╭─ Listed entries

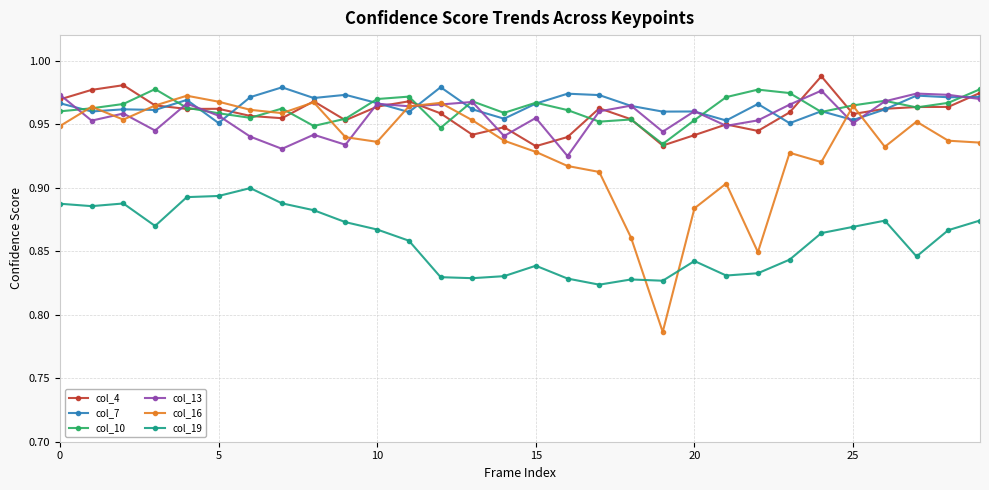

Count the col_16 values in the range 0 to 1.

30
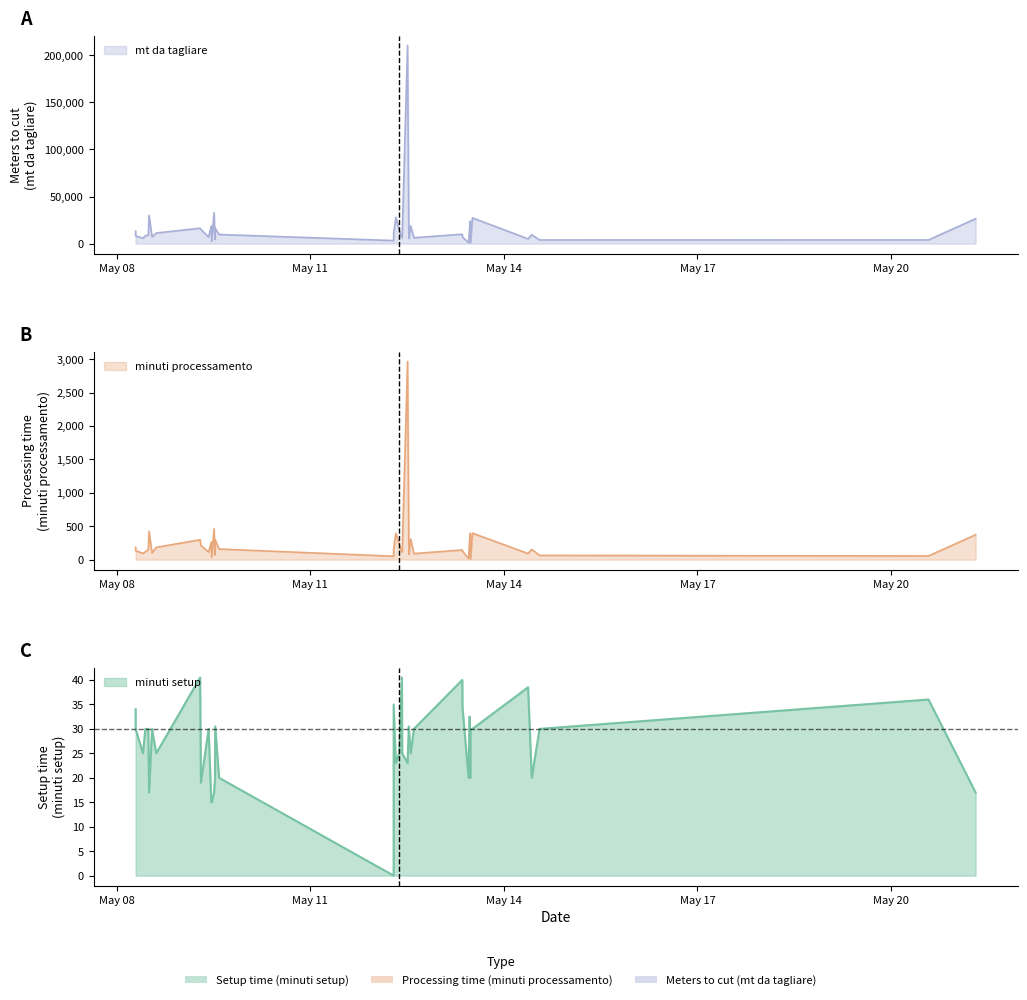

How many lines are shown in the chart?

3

╰─
╭─ Listed entries

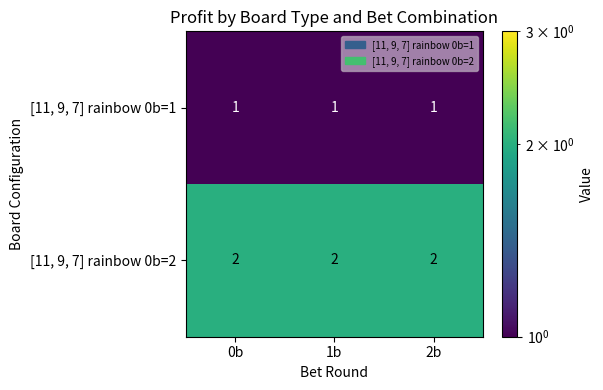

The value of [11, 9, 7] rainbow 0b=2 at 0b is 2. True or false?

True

╰─

Task:
Render everything from the line containing "Count the col_16 values in the range 0 to 1." down to the line containing "How many lines are shown in the chart?" as a Markdown table with the columns Row and Line, one row per non-blank line. Leave the pictures out.

Result for this task:
| Row | Line |
|---|---|
| 1 | Count the col_16 values in the range 0 to 1. |
| 2 | 30 |
| 3 | How many lines are shown in the chart? |